=== EXERCISE DIRECTIONS ===
Take each line from the entries that holds "recent" and copy it out.

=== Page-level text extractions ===
============================================================

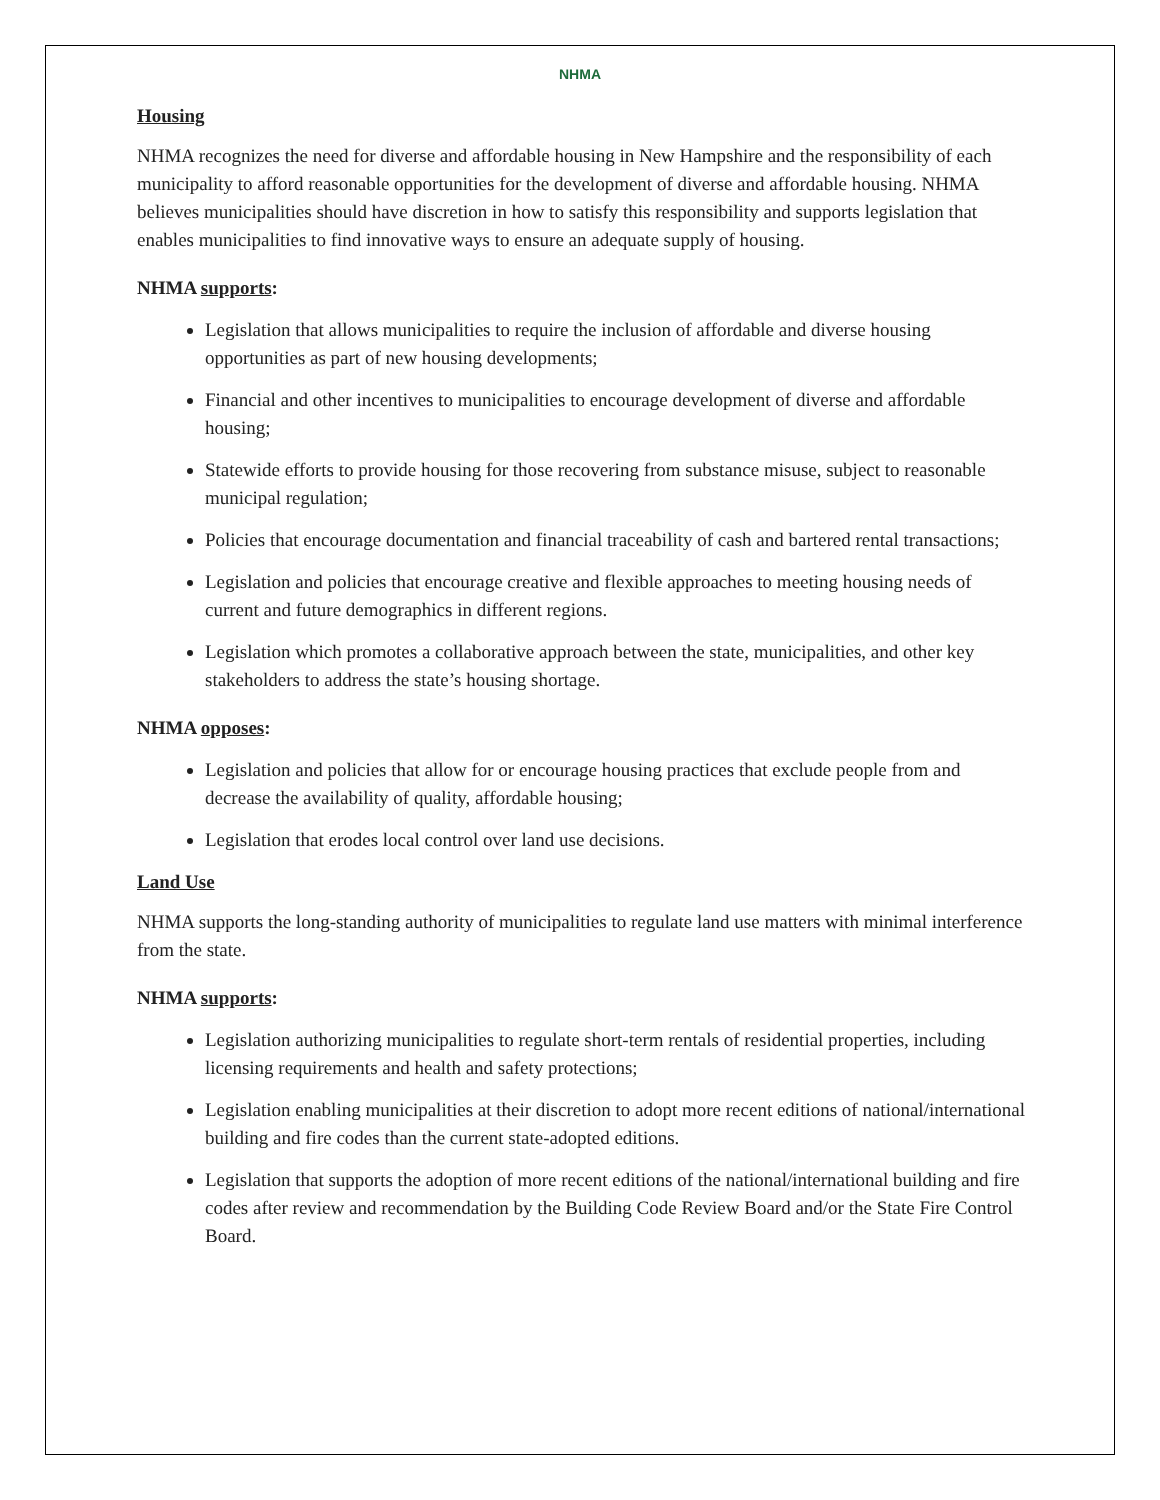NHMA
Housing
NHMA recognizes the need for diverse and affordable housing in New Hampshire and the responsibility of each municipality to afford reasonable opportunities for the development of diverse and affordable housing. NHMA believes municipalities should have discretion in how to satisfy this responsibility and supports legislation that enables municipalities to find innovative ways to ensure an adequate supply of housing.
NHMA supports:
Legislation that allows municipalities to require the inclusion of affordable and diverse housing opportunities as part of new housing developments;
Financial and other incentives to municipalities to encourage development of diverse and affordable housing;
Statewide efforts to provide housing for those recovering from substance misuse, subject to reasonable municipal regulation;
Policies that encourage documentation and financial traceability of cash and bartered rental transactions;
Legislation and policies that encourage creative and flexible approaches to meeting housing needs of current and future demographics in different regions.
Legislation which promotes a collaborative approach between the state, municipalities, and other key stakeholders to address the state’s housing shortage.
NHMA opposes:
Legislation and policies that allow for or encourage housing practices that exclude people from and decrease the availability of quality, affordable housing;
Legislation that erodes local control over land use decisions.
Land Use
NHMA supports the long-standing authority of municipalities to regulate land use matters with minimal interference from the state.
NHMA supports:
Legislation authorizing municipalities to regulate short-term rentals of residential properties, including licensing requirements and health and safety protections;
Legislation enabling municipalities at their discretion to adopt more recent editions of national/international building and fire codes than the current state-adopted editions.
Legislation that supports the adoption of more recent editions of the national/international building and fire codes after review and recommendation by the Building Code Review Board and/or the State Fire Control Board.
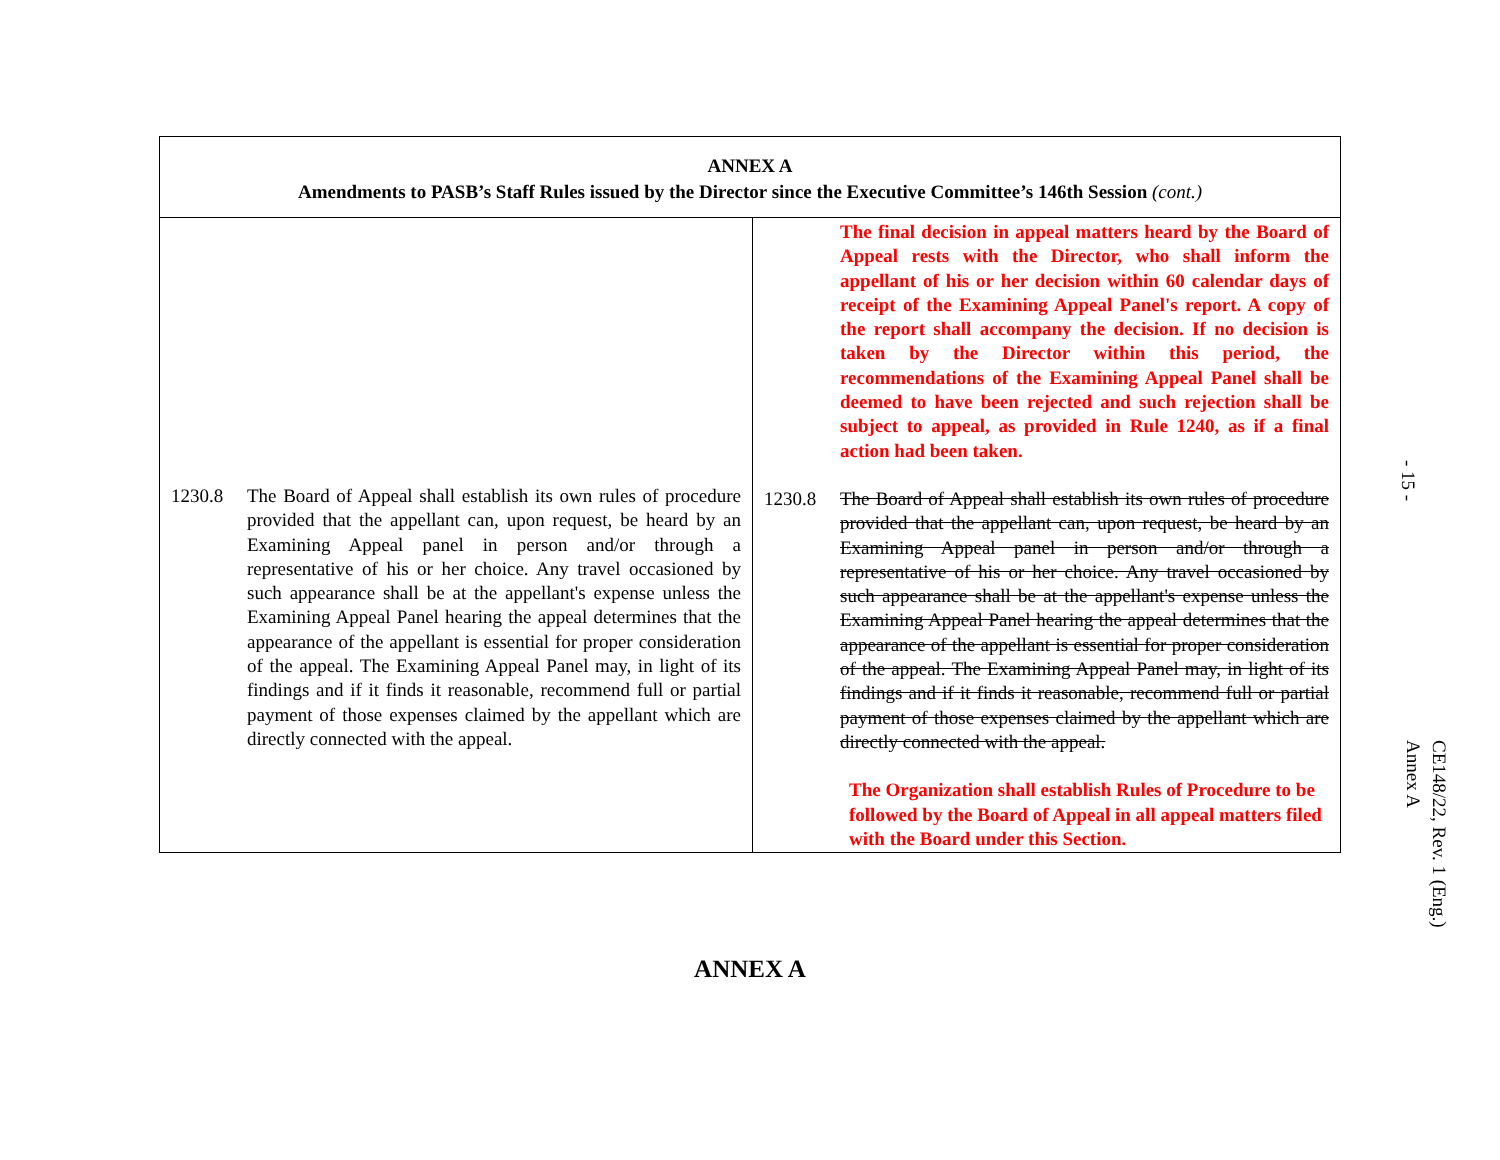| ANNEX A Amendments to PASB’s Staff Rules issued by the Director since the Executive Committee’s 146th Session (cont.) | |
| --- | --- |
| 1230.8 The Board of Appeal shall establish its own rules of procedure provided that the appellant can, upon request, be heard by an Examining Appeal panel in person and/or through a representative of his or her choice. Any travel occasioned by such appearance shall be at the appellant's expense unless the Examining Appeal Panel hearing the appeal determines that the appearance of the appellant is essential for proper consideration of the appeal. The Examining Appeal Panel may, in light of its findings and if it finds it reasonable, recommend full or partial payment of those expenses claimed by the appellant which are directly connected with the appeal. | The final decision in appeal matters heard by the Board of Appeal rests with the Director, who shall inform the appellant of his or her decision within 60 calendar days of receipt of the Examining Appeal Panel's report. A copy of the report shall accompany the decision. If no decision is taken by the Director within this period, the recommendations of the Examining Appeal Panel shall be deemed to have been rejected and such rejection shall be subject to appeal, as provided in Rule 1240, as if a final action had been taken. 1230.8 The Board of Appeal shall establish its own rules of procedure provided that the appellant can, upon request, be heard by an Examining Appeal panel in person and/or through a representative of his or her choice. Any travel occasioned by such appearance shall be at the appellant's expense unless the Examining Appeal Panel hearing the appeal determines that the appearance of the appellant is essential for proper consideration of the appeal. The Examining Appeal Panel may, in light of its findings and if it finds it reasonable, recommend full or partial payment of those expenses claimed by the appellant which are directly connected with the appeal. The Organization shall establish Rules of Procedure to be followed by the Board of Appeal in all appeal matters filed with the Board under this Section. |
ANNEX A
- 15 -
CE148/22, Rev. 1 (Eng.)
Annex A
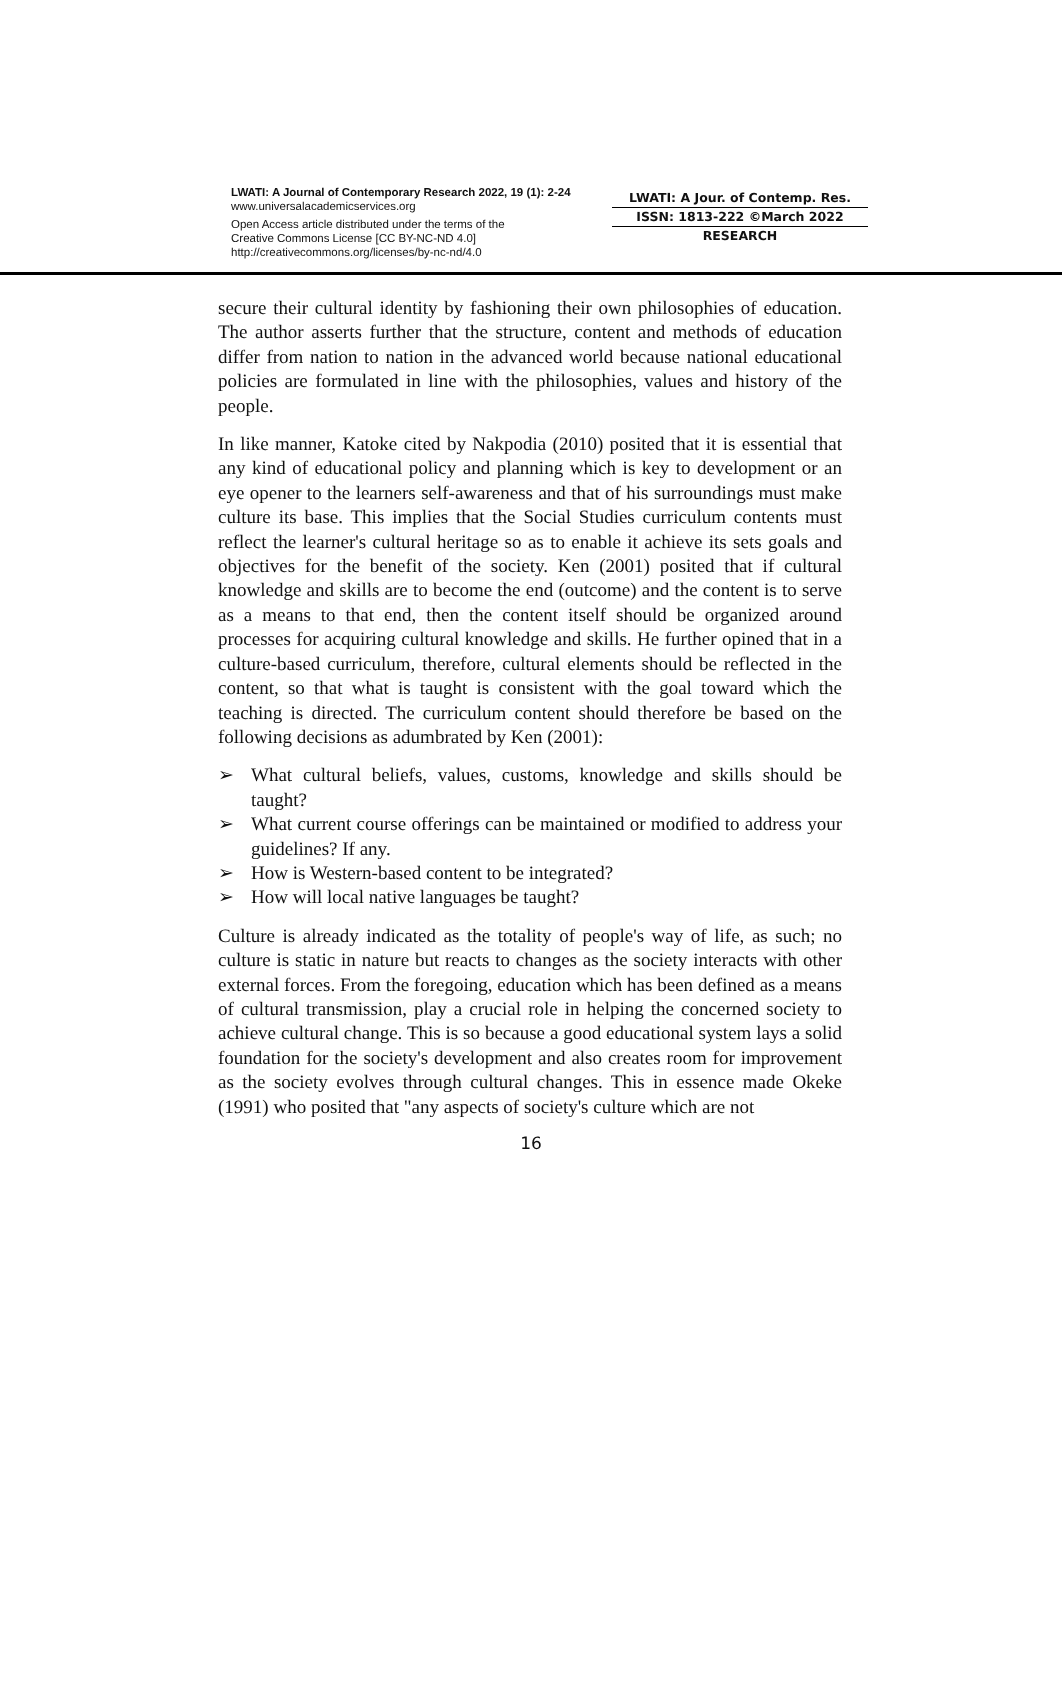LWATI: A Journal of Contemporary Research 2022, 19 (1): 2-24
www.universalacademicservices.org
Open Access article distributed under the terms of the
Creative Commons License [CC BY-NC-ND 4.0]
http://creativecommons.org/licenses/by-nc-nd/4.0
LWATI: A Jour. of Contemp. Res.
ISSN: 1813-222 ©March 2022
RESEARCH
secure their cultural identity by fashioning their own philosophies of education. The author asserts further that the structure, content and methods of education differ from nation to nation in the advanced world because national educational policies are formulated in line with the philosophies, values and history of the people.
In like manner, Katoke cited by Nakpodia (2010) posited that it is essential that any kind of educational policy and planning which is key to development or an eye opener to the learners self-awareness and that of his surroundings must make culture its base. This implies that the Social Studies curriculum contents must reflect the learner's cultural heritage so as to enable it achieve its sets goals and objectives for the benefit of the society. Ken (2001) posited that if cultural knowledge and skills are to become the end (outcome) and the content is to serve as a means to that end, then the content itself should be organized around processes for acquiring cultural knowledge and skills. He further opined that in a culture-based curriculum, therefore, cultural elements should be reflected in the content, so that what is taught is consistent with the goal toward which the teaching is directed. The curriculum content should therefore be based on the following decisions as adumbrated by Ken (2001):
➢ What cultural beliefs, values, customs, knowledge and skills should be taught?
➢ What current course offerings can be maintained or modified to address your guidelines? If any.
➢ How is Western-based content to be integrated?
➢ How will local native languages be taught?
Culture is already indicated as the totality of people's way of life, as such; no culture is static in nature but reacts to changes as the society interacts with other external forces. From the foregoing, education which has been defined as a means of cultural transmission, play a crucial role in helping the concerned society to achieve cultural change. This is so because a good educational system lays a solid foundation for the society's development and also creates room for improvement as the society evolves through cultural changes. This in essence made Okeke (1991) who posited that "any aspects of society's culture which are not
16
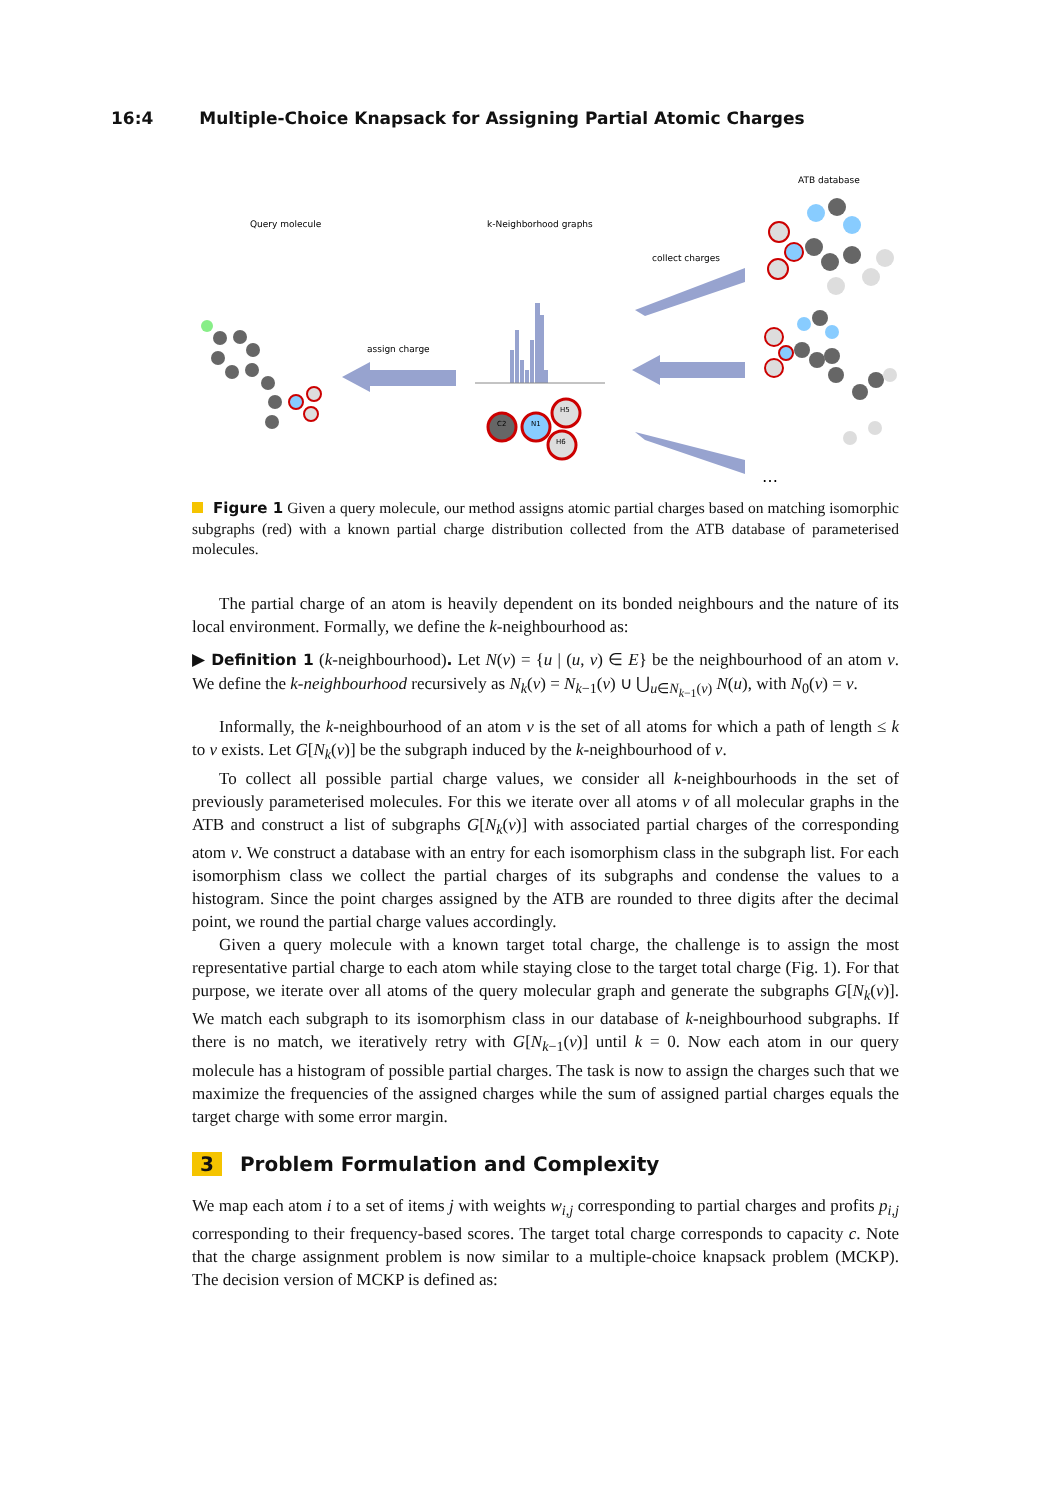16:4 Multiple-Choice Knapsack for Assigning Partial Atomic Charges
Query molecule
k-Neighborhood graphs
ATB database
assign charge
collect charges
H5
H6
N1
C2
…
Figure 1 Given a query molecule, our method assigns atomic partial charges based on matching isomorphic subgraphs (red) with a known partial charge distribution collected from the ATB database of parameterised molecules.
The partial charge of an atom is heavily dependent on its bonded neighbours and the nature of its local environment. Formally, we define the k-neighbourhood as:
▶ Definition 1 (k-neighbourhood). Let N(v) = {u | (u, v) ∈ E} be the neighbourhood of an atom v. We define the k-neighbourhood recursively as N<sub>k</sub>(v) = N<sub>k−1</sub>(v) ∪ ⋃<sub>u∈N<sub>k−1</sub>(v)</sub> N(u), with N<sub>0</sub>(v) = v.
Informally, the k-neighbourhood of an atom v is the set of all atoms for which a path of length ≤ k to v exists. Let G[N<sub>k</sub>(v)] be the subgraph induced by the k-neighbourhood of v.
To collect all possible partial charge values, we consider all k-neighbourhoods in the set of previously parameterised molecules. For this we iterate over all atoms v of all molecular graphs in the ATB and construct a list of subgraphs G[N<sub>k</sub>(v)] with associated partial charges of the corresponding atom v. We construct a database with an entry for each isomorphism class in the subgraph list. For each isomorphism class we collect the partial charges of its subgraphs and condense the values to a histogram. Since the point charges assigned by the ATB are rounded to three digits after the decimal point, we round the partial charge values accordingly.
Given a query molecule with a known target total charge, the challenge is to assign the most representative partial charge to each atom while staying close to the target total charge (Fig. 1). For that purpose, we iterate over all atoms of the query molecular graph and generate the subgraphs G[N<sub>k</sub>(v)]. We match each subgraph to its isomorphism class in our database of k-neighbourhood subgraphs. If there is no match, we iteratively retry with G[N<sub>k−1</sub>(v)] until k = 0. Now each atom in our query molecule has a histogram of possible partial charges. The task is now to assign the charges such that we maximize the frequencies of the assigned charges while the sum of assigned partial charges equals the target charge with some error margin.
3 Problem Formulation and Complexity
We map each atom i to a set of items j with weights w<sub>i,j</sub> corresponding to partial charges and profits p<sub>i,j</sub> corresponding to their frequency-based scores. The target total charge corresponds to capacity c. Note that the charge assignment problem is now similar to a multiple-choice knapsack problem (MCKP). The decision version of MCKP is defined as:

============================================================

=== COMPLETED TASK ===
Legislation enabling municipalities at their discretion to adopt more recent editions of national/international building and fire codes than the current state-adopted editions.
Legislation that supports the adoption of more recent editions of the national/international building and fire codes after review and recommendation by the Building Code Review Board and/or the State Fire Control Board.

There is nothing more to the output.